* EXERCISE DETAILS
Retype the entries exactly. Include every line.
==========
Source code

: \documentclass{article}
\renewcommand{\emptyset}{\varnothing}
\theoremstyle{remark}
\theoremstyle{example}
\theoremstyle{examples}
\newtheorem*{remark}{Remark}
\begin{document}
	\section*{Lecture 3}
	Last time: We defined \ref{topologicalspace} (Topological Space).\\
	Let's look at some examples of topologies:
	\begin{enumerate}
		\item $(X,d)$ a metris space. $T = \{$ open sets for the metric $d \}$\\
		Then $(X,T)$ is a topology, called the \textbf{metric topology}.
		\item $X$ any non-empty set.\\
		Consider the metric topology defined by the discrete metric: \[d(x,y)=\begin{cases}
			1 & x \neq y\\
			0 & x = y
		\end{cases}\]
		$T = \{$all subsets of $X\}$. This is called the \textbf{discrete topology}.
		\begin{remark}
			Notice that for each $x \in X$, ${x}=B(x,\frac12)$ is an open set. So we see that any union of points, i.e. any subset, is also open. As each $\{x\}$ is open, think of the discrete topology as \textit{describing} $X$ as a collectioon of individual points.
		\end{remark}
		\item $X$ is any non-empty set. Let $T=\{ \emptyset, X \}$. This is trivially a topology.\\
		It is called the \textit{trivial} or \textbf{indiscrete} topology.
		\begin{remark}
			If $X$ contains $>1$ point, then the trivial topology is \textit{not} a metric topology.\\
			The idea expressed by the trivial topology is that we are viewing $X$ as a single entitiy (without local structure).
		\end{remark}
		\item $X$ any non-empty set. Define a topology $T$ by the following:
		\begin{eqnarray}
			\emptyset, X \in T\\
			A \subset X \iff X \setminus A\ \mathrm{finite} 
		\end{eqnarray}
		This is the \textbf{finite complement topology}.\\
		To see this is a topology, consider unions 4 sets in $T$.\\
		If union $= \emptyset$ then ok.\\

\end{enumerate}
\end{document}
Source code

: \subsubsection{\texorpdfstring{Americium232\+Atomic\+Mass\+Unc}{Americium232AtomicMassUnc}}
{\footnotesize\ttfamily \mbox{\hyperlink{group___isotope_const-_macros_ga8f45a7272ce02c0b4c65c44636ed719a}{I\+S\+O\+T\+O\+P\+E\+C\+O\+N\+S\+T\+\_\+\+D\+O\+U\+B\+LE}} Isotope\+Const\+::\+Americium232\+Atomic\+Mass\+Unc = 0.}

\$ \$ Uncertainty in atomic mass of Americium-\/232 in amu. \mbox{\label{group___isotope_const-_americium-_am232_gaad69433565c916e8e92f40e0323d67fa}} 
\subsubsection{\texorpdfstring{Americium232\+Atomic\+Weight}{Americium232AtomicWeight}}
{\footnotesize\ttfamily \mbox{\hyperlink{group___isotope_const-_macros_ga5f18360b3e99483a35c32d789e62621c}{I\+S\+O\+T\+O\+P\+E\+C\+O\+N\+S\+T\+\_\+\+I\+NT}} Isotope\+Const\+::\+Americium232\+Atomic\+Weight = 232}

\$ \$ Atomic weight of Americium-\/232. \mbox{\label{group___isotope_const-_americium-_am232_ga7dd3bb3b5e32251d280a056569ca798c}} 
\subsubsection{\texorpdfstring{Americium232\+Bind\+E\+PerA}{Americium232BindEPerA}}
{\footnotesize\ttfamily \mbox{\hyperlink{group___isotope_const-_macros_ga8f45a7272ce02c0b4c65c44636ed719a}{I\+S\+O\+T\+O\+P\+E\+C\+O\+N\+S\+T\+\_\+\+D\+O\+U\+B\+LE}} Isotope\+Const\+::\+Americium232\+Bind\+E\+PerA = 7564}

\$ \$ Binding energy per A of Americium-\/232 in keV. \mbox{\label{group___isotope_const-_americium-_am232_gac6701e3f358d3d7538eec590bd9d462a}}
==========
* TASK RESPONSE
Source code

: \documentclass{article}
\renewcommand{\emptyset}{\varnothing}
\theoremstyle{remark}
\theoremstyle{example}
\theoremstyle{examples}
\newtheorem*{remark}{Remark}
\begin{document}
	\section*{Lecture 3}
	Last time: We defined \ref{topologicalspace} (Topological Space).\\
	Let's look at some examples of topologies:
	\begin{enumerate}
		\item $(X,d)$ a metris space. $T = \{$ open sets for the metric $d \}$\\
		Then $(X,T)$ is a topology, called the \textbf{metric topology}.
		\item $X$ any non-empty set.\\
		Consider the metric topology defined by the discrete metric: \[d(x,y)=\begin{cases}
			1 & x \neq y\\
			0 & x = y
		\end{cases}\]
		$T = \{$all subsets of $X\}$. This is called the \textbf{discrete topology}.
		\begin{remark}
			Notice that for each $x \in X$, ${x}=B(x,\frac12)$ is an open set. So we see that any union of points, i.e. any subset, is also open. As each $\{x\}$ is open, think of the discrete topology as \textit{describing} $X$ as a collectioon of individual points.
		\end{remark}
		\item $X$ is any non-empty set. Let $T=\{ \emptyset, X \}$. This is trivially a topology.\\
		It is called the \textit{trivial} or \textbf{indiscrete} topology.
		\begin{remark}
			If $X$ contains $>1$ point, then the trivial topology is \textit{not} a metric topology.\\
			The idea expressed by the trivial topology is that we are viewing $X$ as a single entitiy (without local structure).
		\end{remark}
		\item $X$ any non-empty set. Define a topology $T$ by the following:
		\begin{eqnarray}
			\emptyset, X \in T\\
			A \subset X \iff X \setminus A\ \mathrm{finite} 
		\end{eqnarray}
		This is the \textbf{finite complement topology}.\\
		To see this is a topology, consider unions 4 sets in $T$.\\
		If union $= \emptyset$ then ok.\\

\end{enumerate}
\end{document}
Source code

: \subsubsection{\texorpdfstring{Americium232\+Atomic\+Mass\+Unc}{Americium232AtomicMassUnc}}
{\footnotesize\ttfamily \mbox{\hyperlink{group___isotope_const-_macros_ga8f45a7272ce02c0b4c65c44636ed719a}{I\+S\+O\+T\+O\+P\+E\+C\+O\+N\+S\+T\+\_\+\+D\+O\+U\+B\+LE}} Isotope\+Const\+::\+Americium232\+Atomic\+Mass\+Unc = 0.}

\$ \$ Uncertainty in atomic mass of Americium-\/232 in amu. \mbox{\label{group___isotope_const-_americium-_am232_gaad69433565c916e8e92f40e0323d67fa}} 
\subsubsection{\texorpdfstring{Americium232\+Atomic\+Weight}{Americium232AtomicWeight}}
{\footnotesize\ttfamily \mbox{\hyperlink{group___isotope_const-_macros_ga5f18360b3e99483a35c32d789e62621c}{I\+S\+O\+T\+O\+P\+E\+C\+O\+N\+S\+T\+\_\+\+I\+NT}} Isotope\+Const\+::\+Americium232\+Atomic\+Weight = 232}

\$ \$ Atomic weight of Americium-\/232. \mbox{\label{group___isotope_const-_americium-_am232_ga7dd3bb3b5e32251d280a056569ca798c}} 
\subsubsection{\texorpdfstring{Americium232\+Bind\+E\+PerA}{Americium232BindEPerA}}
{\footnotesize\ttfamily \mbox{\hyperlink{group___isotope_const-_macros_ga8f45a7272ce02c0b4c65c44636ed719a}{I\+S\+O\+T\+O\+P\+E\+C\+O\+N\+S\+T\+\_\+\+D\+O\+U\+B\+LE}} Isotope\+Const\+::\+Americium232\+Bind\+E\+PerA = 7564}

\$ \$ Binding energy per A of Americium-\/232 in keV. \mbox{\label{group___isotope_const-_americium-_am232_gac6701e3f358d3d7538eec590bd9d462a}}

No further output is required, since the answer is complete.